Tonight, there were too few clouds and they were in the wrong position to pick up that colour. I waited until the sun god was all the way into His, Her or Its bedroom behind the sea, and He, She or It shut the door on the light, but the clouds never did pick up any colour. The sun god, however, was His, Her or Its usual bright orange disk on his way off to bed.

The sun god almost all the way into his bedroom behind the sea
The sun god almost all the way into his bedroom behind the sea

I viewed the sunset from a small, simple piazza immediately behind and a little above the beach.
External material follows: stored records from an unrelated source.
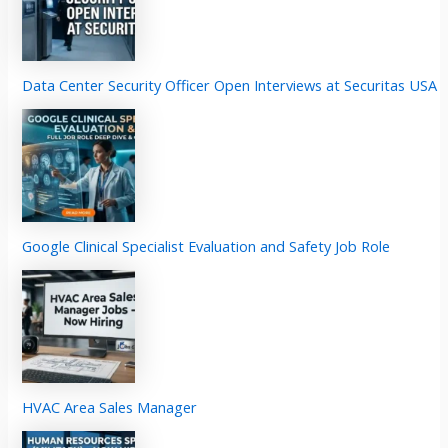
Data Center Security Officer Open Interviews at Securitas USA
Google Clinical Specialist Evaluation and Safety Job Role
HVAC Area Sales Manager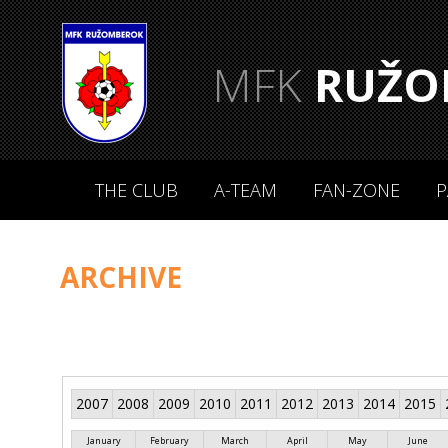
MFK
RUŽO
THE CLUB
A-TEAM
FAN-ZONE
P
ARCHIVE
2007
2008
2009
2010
2011
2012
2013
2014
2015
January
February
March
April
May
June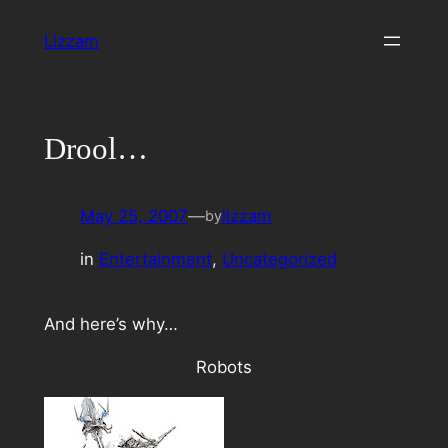
Skip
Lizzam
to
content
Drool…
May 25, 2007
—
lizzam
by
in
Entertainment
, 
Uncategorized
And here’s why…
Robots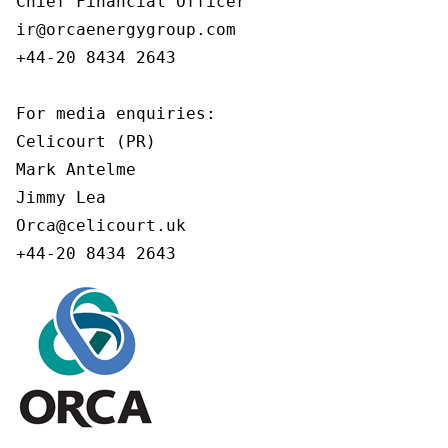
Chief Financial Officer

ir@orcaenergygroup.com

+44-20 8434 2643

For media enquiries:

Celicourt (PR)

Mark Antelme

Jimmy Lea

Orca@celicourt.uk

+44-20 8434 2643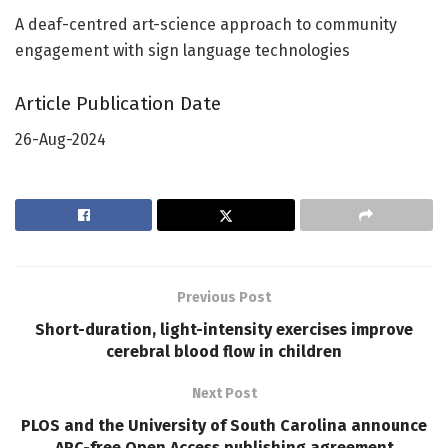
A deaf-centred art-science approach to community
engagement with sign language technologies
Article Publication Date
26-Aug-2024
Previous Post
Short-duration, light-intensity exercises improve
cerebral blood flow in children
Next Post
PLOS and the University of South Carolina announce
APC-free Open Access publishing agreement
The piazza is a fair walk away from the old town of Cefalù along the seaside promenade.

In addition to the sunset, I took a picture of the town at sunset from that position.

I also took a picture giant rock behind the old town. The giant rock has nearly vertical cliffs on its lower two-thirds or so. It’s called La Rocca.

Cefalù at sunset
Cefalù at sunset

I assumed la rocca was Italian for “the rock.” I was wrong. Google Translate tells me it means the fortress.

The tour book I’m using tells me there are stairs up it. It says that a round-trip climb up and back down should take a fit adventurer about two hours.

I think I’m reasonably fit for a man my age. But “for a man my age” is doing an extraordinary amount of work in that sentence. I don’t think I’m up to it.

La Rocca at sunset
La Rocca at sunset

The book says that, about halfway up, there is a Temple of Diana from the fourth century BCE, pre-dating the arrival of the Greeks. The book says that makes a good point to take in the views for people who can’t or won’t tackle the full height of La Rocca. It says that should take a fit hiker about an hour to do the round trip. We’ll see whether I can talk myself into doing that tomorrow.